Well, most drag shows don’t involve the removal of any clothing, that I am aware of. But you’re saying it’s necessary to be that specific. Why?
If it’s not clear, it allows police officers to use their subjective judgment to decide whether something is or isn’t obscene. And we do not want to live in a society with morality police. Because we can look across the ocean and see there are ample people in the world who believe that it is indecent for women to go about without their hair covered.
Now, in Tennessee, the people who support this new law tend to be the same people that are railing against their fear that somebody is going to try to impose shariah law in the United States. And they do seem to be awfully, awfully content, imposing something shockingly similar.
OK, so I understand your point about what courts have said about when and under what conditions free speech or expression can be restricted. But there are also loud parents who say the world is dangerous and they need help.

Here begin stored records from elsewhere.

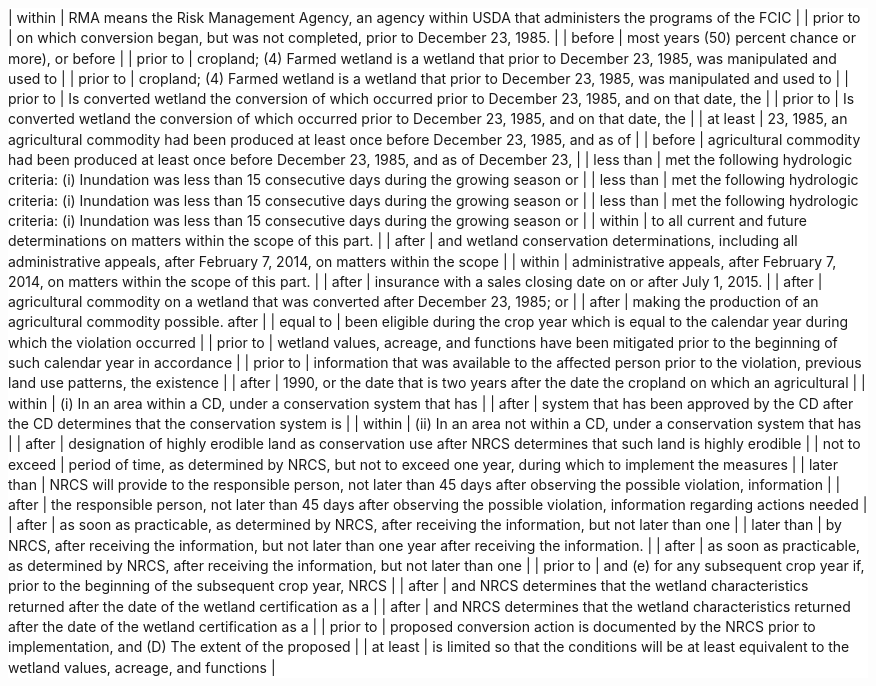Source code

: | within        | RMA means the Risk Management Agency, an agency  within USDA that administers the programs of the FCIC                             |
| prior to      | on which conversion began, but was not completed, prior to  December 23, 1985.                                                     |
| before        | most years (50) percent chance or more), or before                                                                                 |
| prior to      | cropland; (4) Farmed wetland is a wetland that prior to December 23, 1985, was manipulated and used to                             |
| prior to      | cropland; (4) Farmed wetland is a wetland that prior to December 23, 1985, was manipulated and used to                             |
| prior to      | Is converted wetland the conversion of which occurred prior to December 23, 1985, and on that date, the                            |
| prior to      | Is converted wetland the conversion of which occurred prior to December 23, 1985, and on that date, the                            |
| at least      | 23, 1985, an agricultural commodity had been produced at least once before December 23, 1985, and as of                            |
| before        | agricultural commodity had been produced at least once before December 23, 1985, and as of December 23,                            |
| less than     | met the following hydrologic criteria: (i) Inundation was less than 15 consecutive days during the growing season or               |
| less than     | met the following hydrologic criteria: (i) Inundation was less than 15 consecutive days during the growing season or               |
| less than     | met the following hydrologic criteria: (i) Inundation was less than 15 consecutive days during the growing season or               |
| within        | to all current and future determinations on matters within  the scope of this part.                                                |
| after         | and wetland conservation determinations, including all administrative appeals, after February 7, 2014, on matters within the scope |
| within        | administrative appeals, after February 7, 2014, on matters within  the scope of this part.                                         |
| after         | insurance with a sales closing date on or after  July 1, 2015.                                                                     |
| after         | agricultural commodity on a wetland that was converted after  December 23, 1985; or                                                |
| after         | making the production of an agricultural commodity possible. after                                                                 |
| equal to      | been eligible during the crop year which is equal to the calendar year during which the violation occurred                         |
| prior to      | wetland values, acreage, and functions have been mitigated prior to the beginning of such calendar year in accordance              |
| prior to      | information that was available to the affected person prior to the violation, previous land use patterns, the existence            |
| after         | 1990, or the date that is two years after the date the cropland on which an agricultural                                           |
| within        | (i) In an area  within a CD, under a conservation system that has                                                                  |
| after         | system that has been approved by the CD after the CD determines that the conservation system is                                    |
| within        | (ii) In an area not  within a CD, under a conservation system that has                                                             |
| after         | designation of highly erodible land as conservation use after NRCS determines that such land is highly erodible                    |
| not to exceed | period of time, as determined by NRCS, but not to exceed one year, during which to implement the measures                          |
| later than    | NRCS will provide to the responsible person, not later than 45 days after observing the possible violation, information            |
| after         | the responsible person, not later than 45 days after observing the possible violation, information regarding actions needed        |
| after         | as soon as practicable, as determined by NRCS, after receiving the information, but not later than one                             |
| later than    | by NRCS, after receiving the information, but not later than  one year after receiving the information.                            |
| after         | as soon as practicable, as determined by NRCS, after receiving the information, but not later than one                             |
| prior to      | and (e) for any subsequent crop year if, prior to the beginning of the subsequent crop year, NRCS                                  |
| after         | and NRCS determines that the wetland characteristics returned after the date of the wetland certification as a                     |
| after         | and NRCS determines that the wetland characteristics returned after the date of the wetland certification as a                     |
| prior to      | proposed conversion action is documented by the NRCS prior to implementation, and (D) The extent of the proposed                   |
| at least      | is limited so that the conditions will be at least equivalent to the wetland values, acreage, and functions                        |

First of all, what about the parents who have a different set of values? This is taking away parents’ rights to make decisions for their children. So, I also want to ask parents, if you are parenting your children effectively, and explaining to them your values and how the world works, and giving them the tools they need to be successful, why do you need the legislature to get rid of entire categories of people or materials or ideas in public view?
I don’t think they’re really concerned about their ability to protect or raise their children. I think that they are interested in oppressing people and they are using their parenthood as a badge as to why they should be allowed to do that.
The Supreme Court had a great, great response to that argument.
Oh, really?
You’ll find this in Reno v.the ACLU. We cannot reduce what is appropriate for the mailbox to what is appropriate for the sandbox.
What does the person who says, “Look, it’s not that big of a deal for drag performances to be limited to indoor venues where everyone is 18 or older” need to know?
People in that middle, who don’t have to care, they frequently, as a political group, appear to have power. And financially, economically speaking, they typically have a good life. So of course, it’s very easy for those people not to be alarmist because the line of “what is the line of what kind of oppression is acceptable?” it’s got to move a long way before it gets to them.
What those people need to recognize is the pattern. They come for the most just not necessarily a despised minority, at least by most people, but a fringe minority that’s a relatively small group with virtually no political power.
Once they get that, they can take another step.